**What you are asked to do:**
Repeat the lines below exactly as written, please, from the line with "vfov_deg: 28.0" to the line with "exposure_s: 1/1007", both lines included, and no others.

**Material shown:**
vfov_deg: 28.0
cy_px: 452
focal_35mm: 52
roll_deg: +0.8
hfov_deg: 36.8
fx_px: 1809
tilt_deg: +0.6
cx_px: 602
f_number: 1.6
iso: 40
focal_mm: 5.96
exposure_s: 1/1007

* * *

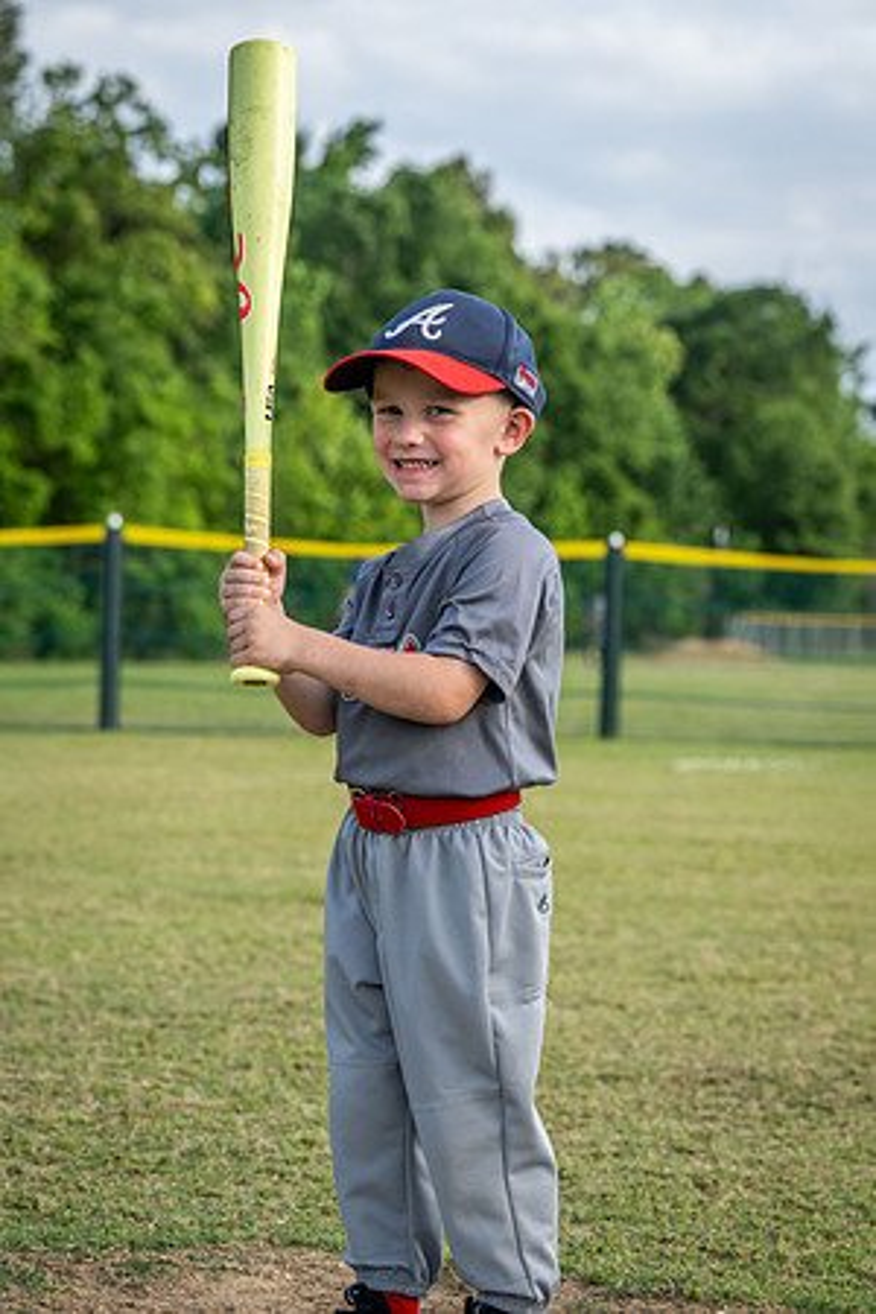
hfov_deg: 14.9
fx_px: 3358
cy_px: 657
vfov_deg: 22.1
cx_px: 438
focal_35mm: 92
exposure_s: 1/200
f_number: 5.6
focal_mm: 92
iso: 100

**Answer to this problem:**
vfov_deg: 28.0
cy_px: 452
focal_35mm: 52
roll_deg: +0.8
hfov_deg: 36.8
fx_px: 1809
tilt_deg: +0.6
cx_px: 602
f_number: 1.6
iso: 40
focal_mm: 5.96
exposure_s: 1/1007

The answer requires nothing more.